Task material:
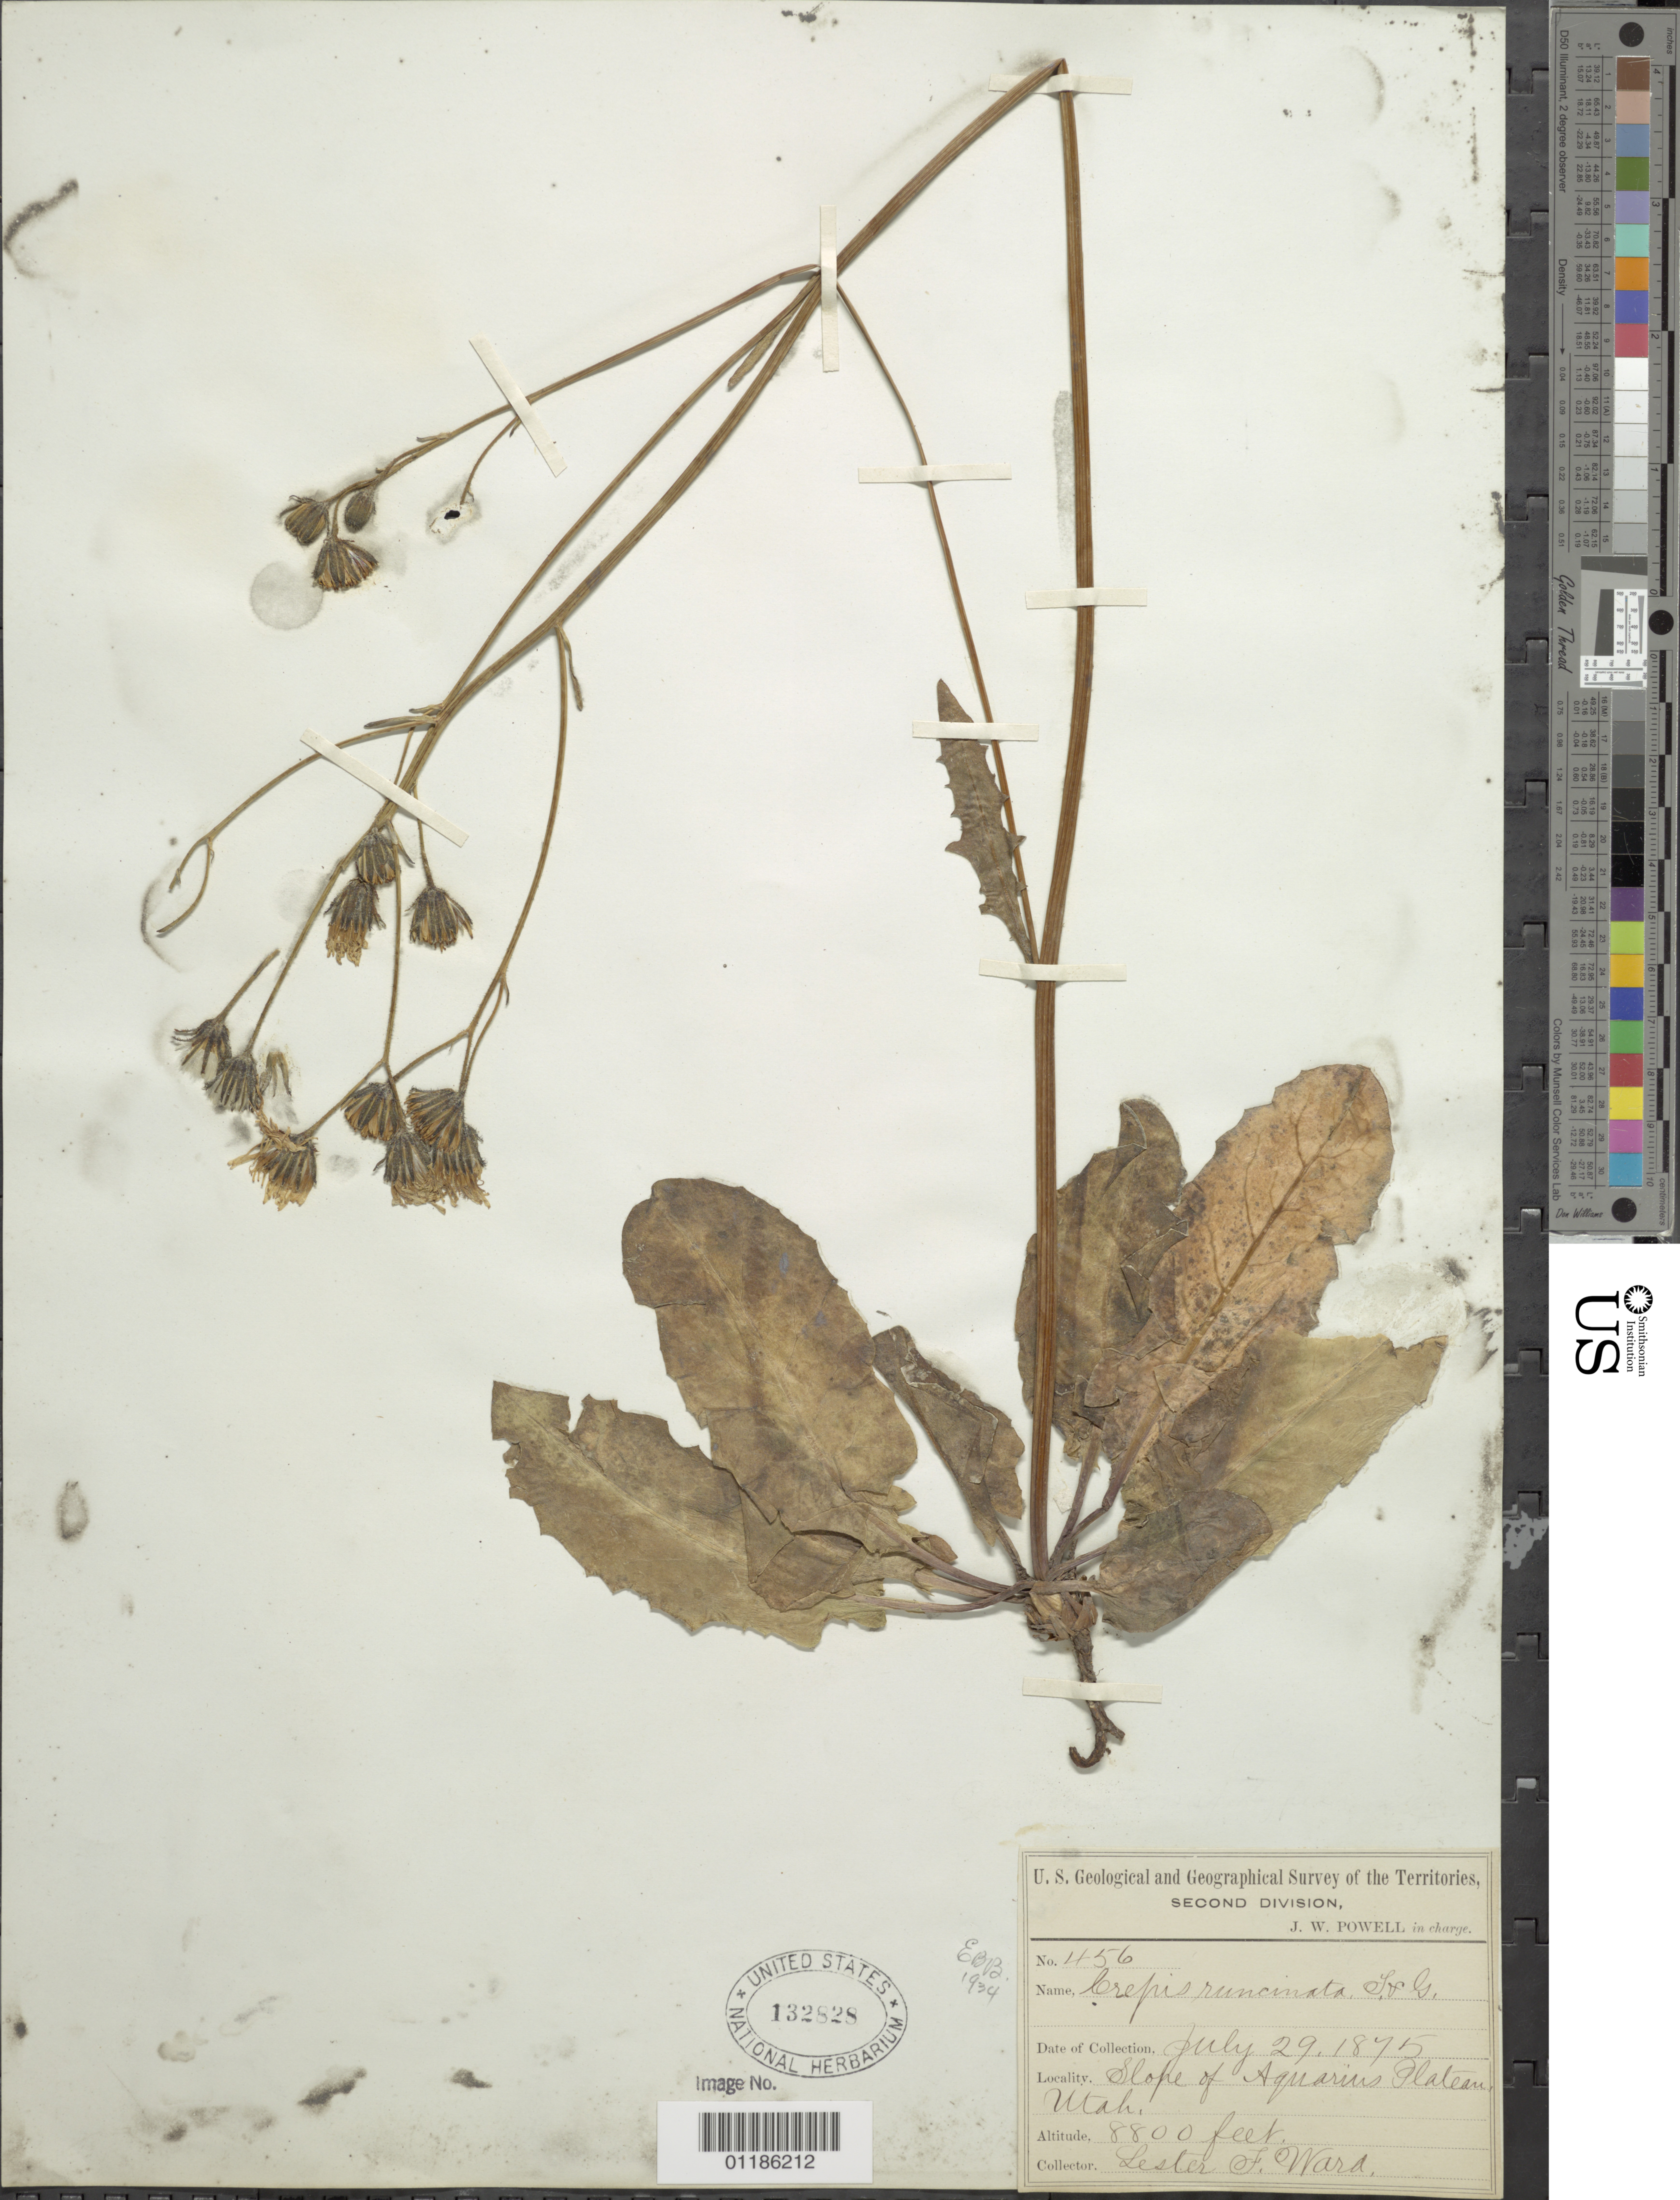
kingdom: Plantae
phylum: Tracheophyta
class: Magnoliopsida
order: Asterales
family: Asteraceae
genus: Crepis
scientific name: Crepis runcinata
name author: Torr. & A. Gray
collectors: L. F. Ward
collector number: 456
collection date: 1875-07-29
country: United States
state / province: Utah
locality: slope of Aquarius Plateau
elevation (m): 2682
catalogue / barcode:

Directions: Rewrite the material from the line with "class: Magnoliopsida" up to and including the line with "state / province: Utah", changing "collection date" to "date collected" and keeping everything else the same. Give only those lines.

Answer to the problem:
class: Magnoliopsida
order: Asterales
family: Asteraceae
genus: Crepis
scientific name: Crepis runcinata
name author: Torr. & A. Gray
collectors: L. F. Ward
collector number: 456
date collected: 1875-07-29
country: United States
state / province: Utah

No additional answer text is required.